Pretoria - Striking mineworkers camping out at the Union Buildings have refused a plea by their unions’ representatives to convene tomorrow at Driefontein for a feedback on wage increase negotiations with Sibanye-Stillwater gold mine management.
Union leaders from both the National Union of Mineworkers (NUM) and the Association of Mineworkers and Construction Union (Amcu) met with workers following another round of talks facilitated by the Commission for Conciliation, Mediation and Arbitration (CCMA).
According to reports, the unions rejected the CCMA wage increase proposal of R700 a month in the first year, including an ex gratia R3 000 once-off payment.

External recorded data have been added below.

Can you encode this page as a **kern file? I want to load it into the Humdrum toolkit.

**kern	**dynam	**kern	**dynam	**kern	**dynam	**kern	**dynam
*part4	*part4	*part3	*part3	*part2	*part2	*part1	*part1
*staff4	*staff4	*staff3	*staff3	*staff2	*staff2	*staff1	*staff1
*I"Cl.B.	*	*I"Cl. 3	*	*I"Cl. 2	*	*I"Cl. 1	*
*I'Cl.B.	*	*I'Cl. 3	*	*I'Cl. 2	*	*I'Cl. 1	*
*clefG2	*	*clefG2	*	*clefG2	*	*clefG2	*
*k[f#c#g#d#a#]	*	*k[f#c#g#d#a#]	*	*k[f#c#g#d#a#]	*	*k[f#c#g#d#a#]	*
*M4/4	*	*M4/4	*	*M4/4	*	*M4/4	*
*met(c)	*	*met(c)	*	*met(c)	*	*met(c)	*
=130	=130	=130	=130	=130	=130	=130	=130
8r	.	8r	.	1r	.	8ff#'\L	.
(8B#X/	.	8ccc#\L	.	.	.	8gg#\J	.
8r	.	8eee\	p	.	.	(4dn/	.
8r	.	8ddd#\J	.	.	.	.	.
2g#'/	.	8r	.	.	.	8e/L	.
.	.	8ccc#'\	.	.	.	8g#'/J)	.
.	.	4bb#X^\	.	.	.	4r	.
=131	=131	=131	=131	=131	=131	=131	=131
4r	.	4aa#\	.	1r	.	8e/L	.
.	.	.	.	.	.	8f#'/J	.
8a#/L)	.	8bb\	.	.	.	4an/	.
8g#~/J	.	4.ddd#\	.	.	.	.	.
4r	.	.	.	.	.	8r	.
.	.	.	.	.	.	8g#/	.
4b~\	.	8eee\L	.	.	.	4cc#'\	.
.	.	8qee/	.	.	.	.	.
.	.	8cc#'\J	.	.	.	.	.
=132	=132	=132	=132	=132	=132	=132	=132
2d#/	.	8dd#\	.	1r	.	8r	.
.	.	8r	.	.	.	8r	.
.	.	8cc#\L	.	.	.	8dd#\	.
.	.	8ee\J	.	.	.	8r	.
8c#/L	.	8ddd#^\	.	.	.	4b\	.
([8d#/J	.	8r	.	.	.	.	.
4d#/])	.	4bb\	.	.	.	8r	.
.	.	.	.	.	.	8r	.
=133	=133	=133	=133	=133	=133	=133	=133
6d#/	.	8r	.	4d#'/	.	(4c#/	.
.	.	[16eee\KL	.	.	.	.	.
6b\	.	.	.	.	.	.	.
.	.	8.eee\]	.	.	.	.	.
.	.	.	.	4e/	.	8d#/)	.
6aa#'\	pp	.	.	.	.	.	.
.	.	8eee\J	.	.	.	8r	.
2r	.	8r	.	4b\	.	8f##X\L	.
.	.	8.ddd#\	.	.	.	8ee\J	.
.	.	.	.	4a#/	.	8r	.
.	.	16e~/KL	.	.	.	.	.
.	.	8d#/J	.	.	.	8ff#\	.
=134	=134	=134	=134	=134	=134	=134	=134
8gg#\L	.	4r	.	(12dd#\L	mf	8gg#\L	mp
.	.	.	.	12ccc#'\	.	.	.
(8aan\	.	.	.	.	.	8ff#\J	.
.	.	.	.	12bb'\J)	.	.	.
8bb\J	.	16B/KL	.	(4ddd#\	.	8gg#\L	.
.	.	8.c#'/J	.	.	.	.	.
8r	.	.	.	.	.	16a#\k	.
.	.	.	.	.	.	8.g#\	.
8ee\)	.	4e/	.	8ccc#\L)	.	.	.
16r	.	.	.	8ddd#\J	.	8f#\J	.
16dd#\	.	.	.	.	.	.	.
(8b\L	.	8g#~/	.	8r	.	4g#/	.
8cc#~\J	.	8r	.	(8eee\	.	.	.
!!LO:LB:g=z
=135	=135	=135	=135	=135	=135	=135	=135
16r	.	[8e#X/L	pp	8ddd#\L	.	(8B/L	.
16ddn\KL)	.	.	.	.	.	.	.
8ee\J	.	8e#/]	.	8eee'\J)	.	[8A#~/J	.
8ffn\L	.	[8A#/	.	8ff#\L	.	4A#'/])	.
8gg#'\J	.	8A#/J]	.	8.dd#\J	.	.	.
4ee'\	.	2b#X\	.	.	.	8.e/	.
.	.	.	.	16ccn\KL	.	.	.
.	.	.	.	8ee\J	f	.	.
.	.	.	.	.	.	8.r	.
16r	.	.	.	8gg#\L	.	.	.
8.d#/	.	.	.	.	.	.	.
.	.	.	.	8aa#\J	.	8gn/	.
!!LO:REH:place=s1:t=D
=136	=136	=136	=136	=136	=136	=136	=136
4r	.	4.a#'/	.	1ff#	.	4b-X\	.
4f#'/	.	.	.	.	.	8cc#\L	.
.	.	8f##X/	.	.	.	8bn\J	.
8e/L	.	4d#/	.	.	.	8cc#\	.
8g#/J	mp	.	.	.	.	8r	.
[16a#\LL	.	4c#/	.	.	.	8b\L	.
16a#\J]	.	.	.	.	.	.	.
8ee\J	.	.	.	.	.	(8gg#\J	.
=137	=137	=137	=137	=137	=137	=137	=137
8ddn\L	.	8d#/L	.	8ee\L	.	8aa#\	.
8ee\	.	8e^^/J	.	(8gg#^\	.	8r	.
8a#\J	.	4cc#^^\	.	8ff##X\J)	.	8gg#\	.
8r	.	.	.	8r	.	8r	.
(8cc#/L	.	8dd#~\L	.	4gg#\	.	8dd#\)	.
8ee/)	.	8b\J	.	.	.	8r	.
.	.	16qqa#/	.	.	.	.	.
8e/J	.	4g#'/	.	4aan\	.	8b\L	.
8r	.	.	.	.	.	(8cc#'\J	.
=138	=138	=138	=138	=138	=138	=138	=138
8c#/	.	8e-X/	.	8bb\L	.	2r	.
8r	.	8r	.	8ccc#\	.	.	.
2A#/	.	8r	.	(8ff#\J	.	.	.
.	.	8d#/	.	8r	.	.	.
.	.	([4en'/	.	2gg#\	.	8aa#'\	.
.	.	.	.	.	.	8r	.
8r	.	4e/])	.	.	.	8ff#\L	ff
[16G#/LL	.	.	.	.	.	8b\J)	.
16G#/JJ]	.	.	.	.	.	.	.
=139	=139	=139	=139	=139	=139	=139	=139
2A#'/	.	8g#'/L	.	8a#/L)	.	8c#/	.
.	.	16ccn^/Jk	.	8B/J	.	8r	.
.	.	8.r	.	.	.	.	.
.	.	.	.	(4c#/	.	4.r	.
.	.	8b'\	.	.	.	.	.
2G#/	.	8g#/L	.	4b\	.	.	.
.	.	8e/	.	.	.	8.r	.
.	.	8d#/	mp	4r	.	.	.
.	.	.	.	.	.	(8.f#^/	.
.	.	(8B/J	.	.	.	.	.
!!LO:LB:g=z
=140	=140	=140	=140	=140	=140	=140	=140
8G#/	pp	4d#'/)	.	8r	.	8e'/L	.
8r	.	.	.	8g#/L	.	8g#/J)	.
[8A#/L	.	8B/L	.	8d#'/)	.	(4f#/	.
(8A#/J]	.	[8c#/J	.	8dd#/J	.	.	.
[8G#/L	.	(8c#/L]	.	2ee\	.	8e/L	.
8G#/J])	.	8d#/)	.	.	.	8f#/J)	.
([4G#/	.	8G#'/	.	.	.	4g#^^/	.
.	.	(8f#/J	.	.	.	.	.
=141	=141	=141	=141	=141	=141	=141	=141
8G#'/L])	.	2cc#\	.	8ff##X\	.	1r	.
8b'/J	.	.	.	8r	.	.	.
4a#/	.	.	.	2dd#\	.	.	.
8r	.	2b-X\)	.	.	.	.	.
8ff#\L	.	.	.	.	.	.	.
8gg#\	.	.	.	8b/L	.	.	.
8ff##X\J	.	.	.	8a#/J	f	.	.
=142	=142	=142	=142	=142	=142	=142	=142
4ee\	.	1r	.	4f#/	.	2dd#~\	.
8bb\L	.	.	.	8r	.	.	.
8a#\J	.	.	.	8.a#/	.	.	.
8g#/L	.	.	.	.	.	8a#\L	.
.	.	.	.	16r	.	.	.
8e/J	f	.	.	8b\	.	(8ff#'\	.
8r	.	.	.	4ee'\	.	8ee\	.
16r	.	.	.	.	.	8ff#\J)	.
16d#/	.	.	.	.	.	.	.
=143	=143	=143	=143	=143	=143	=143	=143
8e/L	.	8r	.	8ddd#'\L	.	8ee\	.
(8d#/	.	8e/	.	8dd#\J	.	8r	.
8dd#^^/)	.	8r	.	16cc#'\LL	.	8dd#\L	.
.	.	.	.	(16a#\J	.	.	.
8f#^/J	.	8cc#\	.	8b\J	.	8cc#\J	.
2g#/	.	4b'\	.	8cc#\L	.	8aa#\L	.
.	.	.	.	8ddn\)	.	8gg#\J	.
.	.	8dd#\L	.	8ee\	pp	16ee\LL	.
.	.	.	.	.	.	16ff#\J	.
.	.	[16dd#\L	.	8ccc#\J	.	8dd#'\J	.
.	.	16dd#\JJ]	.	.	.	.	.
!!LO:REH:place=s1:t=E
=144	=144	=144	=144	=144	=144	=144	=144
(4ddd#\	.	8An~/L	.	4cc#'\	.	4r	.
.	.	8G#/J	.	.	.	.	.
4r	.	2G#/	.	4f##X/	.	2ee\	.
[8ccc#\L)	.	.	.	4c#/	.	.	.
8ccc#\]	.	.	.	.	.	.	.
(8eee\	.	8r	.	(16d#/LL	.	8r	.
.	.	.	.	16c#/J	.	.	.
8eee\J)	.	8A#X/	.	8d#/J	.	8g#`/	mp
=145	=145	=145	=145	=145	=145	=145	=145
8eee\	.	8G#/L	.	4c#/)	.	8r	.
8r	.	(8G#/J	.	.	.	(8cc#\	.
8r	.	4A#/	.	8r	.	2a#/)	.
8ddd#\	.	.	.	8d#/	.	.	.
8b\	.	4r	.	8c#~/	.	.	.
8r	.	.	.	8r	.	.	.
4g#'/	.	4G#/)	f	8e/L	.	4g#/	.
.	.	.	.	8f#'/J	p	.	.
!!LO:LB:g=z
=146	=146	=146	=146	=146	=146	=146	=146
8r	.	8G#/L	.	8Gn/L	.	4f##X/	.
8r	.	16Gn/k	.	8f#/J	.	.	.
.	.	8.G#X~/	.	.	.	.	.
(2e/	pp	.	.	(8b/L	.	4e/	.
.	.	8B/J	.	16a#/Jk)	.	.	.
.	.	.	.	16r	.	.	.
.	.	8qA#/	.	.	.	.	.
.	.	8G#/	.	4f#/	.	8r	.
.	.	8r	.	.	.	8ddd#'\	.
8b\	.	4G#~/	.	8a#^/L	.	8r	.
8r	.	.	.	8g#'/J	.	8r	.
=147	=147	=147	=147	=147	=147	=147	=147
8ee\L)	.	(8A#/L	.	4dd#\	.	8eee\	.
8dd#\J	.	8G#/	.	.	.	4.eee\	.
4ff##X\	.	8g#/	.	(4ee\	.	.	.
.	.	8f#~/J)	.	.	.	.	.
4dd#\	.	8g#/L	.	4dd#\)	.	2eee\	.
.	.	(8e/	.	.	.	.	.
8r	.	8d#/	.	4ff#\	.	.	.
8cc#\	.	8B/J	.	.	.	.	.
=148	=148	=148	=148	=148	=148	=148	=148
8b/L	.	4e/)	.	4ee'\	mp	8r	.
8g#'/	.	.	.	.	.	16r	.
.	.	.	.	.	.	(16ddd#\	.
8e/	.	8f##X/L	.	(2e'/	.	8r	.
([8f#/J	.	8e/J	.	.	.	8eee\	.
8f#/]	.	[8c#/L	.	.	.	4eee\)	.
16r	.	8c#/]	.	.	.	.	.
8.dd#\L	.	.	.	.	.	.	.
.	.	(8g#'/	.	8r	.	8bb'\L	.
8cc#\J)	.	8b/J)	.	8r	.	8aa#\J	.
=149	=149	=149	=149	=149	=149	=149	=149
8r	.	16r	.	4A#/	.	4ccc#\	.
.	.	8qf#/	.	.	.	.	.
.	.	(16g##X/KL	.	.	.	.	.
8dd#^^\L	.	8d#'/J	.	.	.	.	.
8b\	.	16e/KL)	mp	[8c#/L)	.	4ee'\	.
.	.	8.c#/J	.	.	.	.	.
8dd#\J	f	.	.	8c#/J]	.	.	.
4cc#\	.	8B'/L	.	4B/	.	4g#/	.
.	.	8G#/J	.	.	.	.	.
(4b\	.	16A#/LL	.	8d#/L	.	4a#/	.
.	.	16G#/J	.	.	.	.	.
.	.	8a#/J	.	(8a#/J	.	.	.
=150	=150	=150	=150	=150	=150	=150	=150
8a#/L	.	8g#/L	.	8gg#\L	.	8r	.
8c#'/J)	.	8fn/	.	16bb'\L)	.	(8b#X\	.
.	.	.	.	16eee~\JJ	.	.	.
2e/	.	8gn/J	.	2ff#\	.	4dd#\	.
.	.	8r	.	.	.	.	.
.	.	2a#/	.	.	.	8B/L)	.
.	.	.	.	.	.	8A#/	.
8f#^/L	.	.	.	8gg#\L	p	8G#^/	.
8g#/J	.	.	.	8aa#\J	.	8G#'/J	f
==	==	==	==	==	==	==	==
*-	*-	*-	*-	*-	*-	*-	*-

On the other hand, the mine management concurred with the proposal and had since upped the R700 to R800.
Union representatives were yesterday tight-lipped about the latest offer, but told the workers that they won’t sell them out.
They couldn’t budge to the workers’ call for the offer to be disclosed to those gathering at the Union Buildings.
Union leaders initially told workers that they preferred to make an announcement of the negotiations outcome “at home” in Driefontein, where the mine was located.
But, workers who have been staging a sit-in at the Union Buildings since May 19, flatly refused the proposal to leave until they got news that the employers had acceded their demand of a R1 000 increase.
In defusing tension among the workers, Amcu president Joseph Mathunjwa said it was better for colleagues on strike at Driefontein to come over to the Union Buildings tomorrow.
He said he wouldn’t like to see disunity be sown among the workers.
“I think that the venue should be changed from Driefontein to here tomorrow. Unity is costly. We have had a long journey so far and we would like our unity to be threatened by differences among us with other workers wanting to go and others remaining behind. That is going to damage our unity forever,” Mathunjwa said.
He said buses would be dispatched to fetch those at Driefontein to bring them to the Union Buildings, where workers have been demanding to be addressed by President Cyril Ramaphosa.
Lucky Motlhakola, co-ordinator of Amcu, told the Pretoria News that the union was unable to tell when the workers would disperse.
“Remember we don’t take decisions as leaders. The decisions are taken by the members of the unions. They are the owners of the organisation. We therefore will get the direction once we have addressed the workers and they will tell us what to do. It was not the decision of the union in the first place for workers to be here. They have taken the decision on their own that they would like to see the President,” Matlhakola said.
Regarding the offer presented by the employer, he said: “At the moment we can not divulge any information yet until we have addressed the workers. The workers must have privilege to this information whether it is good or bad. At the moment I can not say whether there was an offer or no offer.”
Workers have been on the protracted wage strike for the past four months.